> TASK INSTRUCTIONS:
The records below are to be transcribed exactly as they appear.

[Source data]
· · · · · · ·

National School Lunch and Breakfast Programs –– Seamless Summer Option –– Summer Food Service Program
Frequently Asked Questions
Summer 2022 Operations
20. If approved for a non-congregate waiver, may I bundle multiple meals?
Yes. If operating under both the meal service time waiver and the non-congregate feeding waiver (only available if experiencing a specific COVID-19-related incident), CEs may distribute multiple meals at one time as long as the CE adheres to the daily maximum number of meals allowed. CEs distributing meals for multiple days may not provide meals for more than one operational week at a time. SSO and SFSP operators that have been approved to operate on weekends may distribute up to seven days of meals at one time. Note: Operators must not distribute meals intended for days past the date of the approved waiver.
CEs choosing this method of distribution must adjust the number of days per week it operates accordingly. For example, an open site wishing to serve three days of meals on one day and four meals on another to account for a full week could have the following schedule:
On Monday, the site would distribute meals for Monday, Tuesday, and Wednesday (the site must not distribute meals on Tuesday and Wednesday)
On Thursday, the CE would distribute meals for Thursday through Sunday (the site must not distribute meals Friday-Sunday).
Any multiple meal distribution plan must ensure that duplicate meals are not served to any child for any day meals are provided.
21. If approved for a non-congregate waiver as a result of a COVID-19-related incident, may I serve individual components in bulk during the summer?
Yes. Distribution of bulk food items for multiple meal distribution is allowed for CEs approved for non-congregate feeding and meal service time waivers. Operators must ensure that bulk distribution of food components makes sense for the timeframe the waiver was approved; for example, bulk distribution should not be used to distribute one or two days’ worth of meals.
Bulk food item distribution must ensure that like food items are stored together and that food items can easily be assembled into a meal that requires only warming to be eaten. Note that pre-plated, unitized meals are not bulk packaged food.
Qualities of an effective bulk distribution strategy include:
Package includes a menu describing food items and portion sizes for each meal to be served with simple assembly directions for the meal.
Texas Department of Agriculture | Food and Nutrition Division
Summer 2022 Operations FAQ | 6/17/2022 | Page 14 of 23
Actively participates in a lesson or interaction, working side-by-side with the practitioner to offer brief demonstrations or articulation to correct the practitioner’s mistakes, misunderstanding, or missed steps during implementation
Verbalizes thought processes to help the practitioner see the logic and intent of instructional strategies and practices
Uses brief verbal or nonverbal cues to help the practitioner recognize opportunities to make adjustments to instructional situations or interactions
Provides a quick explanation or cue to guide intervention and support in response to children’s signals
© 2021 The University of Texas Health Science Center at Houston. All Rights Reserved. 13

· · · · · · ·

> WRITTEN RESPONSE:
National School Lunch and Breakfast Programs –– Seamless Summer Option –– Summer Food Service Program
Frequently Asked Questions
Summer 2022 Operations
20. If approved for a non-congregate waiver, may I bundle multiple meals?
Yes. If operating under both the meal service time waiver and the non-congregate feeding waiver (only available if experiencing a specific COVID-19-related incident), CEs may distribute multiple meals at one time as long as the CE adheres to the daily maximum number of meals allowed. CEs distributing meals for multiple days may not provide meals for more than one operational week at a time. SSO and SFSP operators that have been approved to operate on weekends may distribute up to seven days of meals at one time. Note: Operators must not distribute meals intended for days past the date of the approved waiver.
CEs choosing this method of distribution must adjust the number of days per week it operates accordingly. For example, an open site wishing to serve three days of meals on one day and four meals on another to account for a full week could have the following schedule:
On Monday, the site would distribute meals for Monday, Tuesday, and Wednesday (the site must not distribute meals on Tuesday and Wednesday)
On Thursday, the CE would distribute meals for Thursday through Sunday (the site must not distribute meals Friday-Sunday).
Any multiple meal distribution plan must ensure that duplicate meals are not served to any child for any day meals are provided.
21. If approved for a non-congregate waiver as a result of a COVID-19-related incident, may I serve individual components in bulk during the summer?
Yes. Distribution of bulk food items for multiple meal distribution is allowed for CEs approved for non-congregate feeding and meal service time waivers. Operators must ensure that bulk distribution of food components makes sense for the timeframe the waiver was approved; for example, bulk distribution should not be used to distribute one or two days’ worth of meals.
Bulk food item distribution must ensure that like food items are stored together and that food items can easily be assembled into a meal that requires only warming to be eaten. Note that pre-plated, unitized meals are not bulk packaged food.
Qualities of an effective bulk distribution strategy include:
Package includes a menu describing food items and portion sizes for each meal to be served with simple assembly directions for the meal.
Texas Department of Agriculture | Food and Nutrition Division
Summer 2022 Operations FAQ | 6/17/2022 | Page 14 of 23
Actively participates in a lesson or interaction, working side-by-side with the practitioner to offer brief demonstrations or articulation to correct the practitioner’s mistakes, misunderstanding, or missed steps during implementation
Verbalizes thought processes to help the practitioner see the logic and intent of instructional strategies and practices
Uses brief verbal or nonverbal cues to help the practitioner recognize opportunities to make adjustments to instructional situations or interactions
Provides a quick explanation or cue to guide intervention and support in response to children’s signals
© 2021 The University of Texas Health Science Center at Houston. All Rights Reserved. 13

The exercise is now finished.